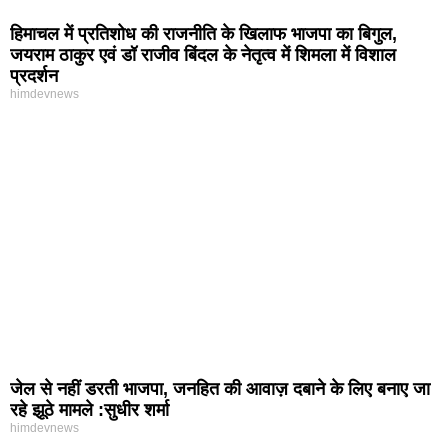
हिमाचल में प्रतिशोध की राजनीति के खिलाफ भाजपा का बिगुल,
जयराम ठाकुर एवं डॉ राजीव बिंदल के नेतृत्व में शिमला में विशाल
प्रदर्शन
himdevnews
जेल से नहीं डरती भाजपा, जनहित की आवाज़ दबाने के लिए बनाए जा
रहे झूठे मामले :सुधीर शर्मा
himdevnews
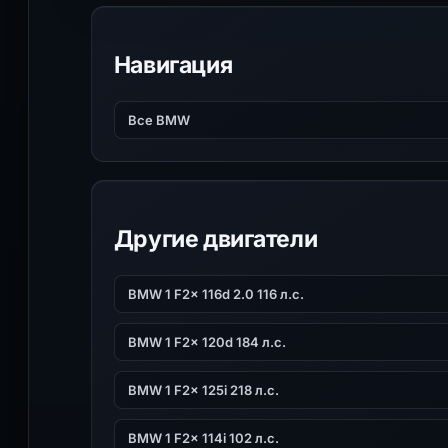
Навигация
Все BMW
Другие двигатели
BMW 1 F2x 116d 2.0 116 л.с.
BMW 1 F2x 120d 184 л.с.
BMW 1 F2x 125i 218 л.с.
BMW 1 F2x 114i 102 л.с.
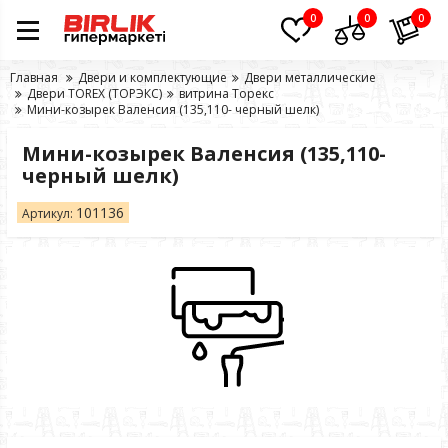
0
0
0
Главная
Двери и комплектующие
Двери металлические
Двери TOREX (ТОРЭКС)
витрина Торекс
Мини-козырек Валенсия (135,110- черный шелк)
Мини-козырек Валенсия (135,110-
черный шелк)
101136
Артикул:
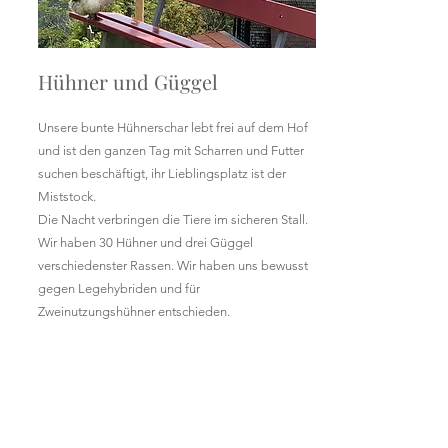
Hühner und Güggel
Unsere bunte Hühnerschar lebt frei auf dem Hof
und ist den ganzen Tag mit Scharren und Futter
suchen beschäftigt, ihr Lieblingsplatz ist der
Miststock.
Die Nacht verbringen die Tiere im sicheren Stall.
Wir haben 30 Hühner und drei Güggel
verschiedenster Rassen. Wir haben uns bewusst
gegen Legehybriden und für
Zweinutzungshühner entschieden.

## [Aim of the exercise]
Write out the text of each item above word for word and line for line, leaving out the pictures.

## [Reply to the task]
हिमाचल में प्रतिशोध की राजनीति के खिलाफ भाजपा का बिगुल,
जयराम ठाकुर एवं डॉ राजीव बिंदल के नेतृत्व में शिमला में विशाल
प्रदर्शन
himdevnews
जेल से नहीं डरती भाजपा, जनहित की आवाज़ दबाने के लिए बनाए जा
रहे झूठे मामले :सुधीर शर्मा
himdevnews
Навигация
Все BMW
Другие двигатели
BMW 1 F2x 116d 2.0 116 л.с.
BMW 1 F2x 120d 184 л.с.
BMW 1 F2x 125i 218 л.с.
BMW 1 F2x 114i 102 л.с.
0
0
0
Главная
Двери и комплектующие
Двери металлические
Двери TOREX (ТОРЭКС)
витрина Торекс
Мини-козырек Валенсия (135,110- черный шелк)
Мини-козырек Валенсия (135,110-
черный шелк)
101136
Артикул:
Hühner und Güggel
Unsere bunte Hühnerschar lebt frei auf dem Hof
und ist den ganzen Tag mit Scharren und Futter
suchen beschäftigt, ihr Lieblingsplatz ist der
Miststock.
Die Nacht verbringen die Tiere im sicheren Stall.
Wir haben 30 Hühner und drei Güggel
verschiedenster Rassen. Wir haben uns bewusst
gegen Legehybriden und für
Zweinutzungshühner entschieden.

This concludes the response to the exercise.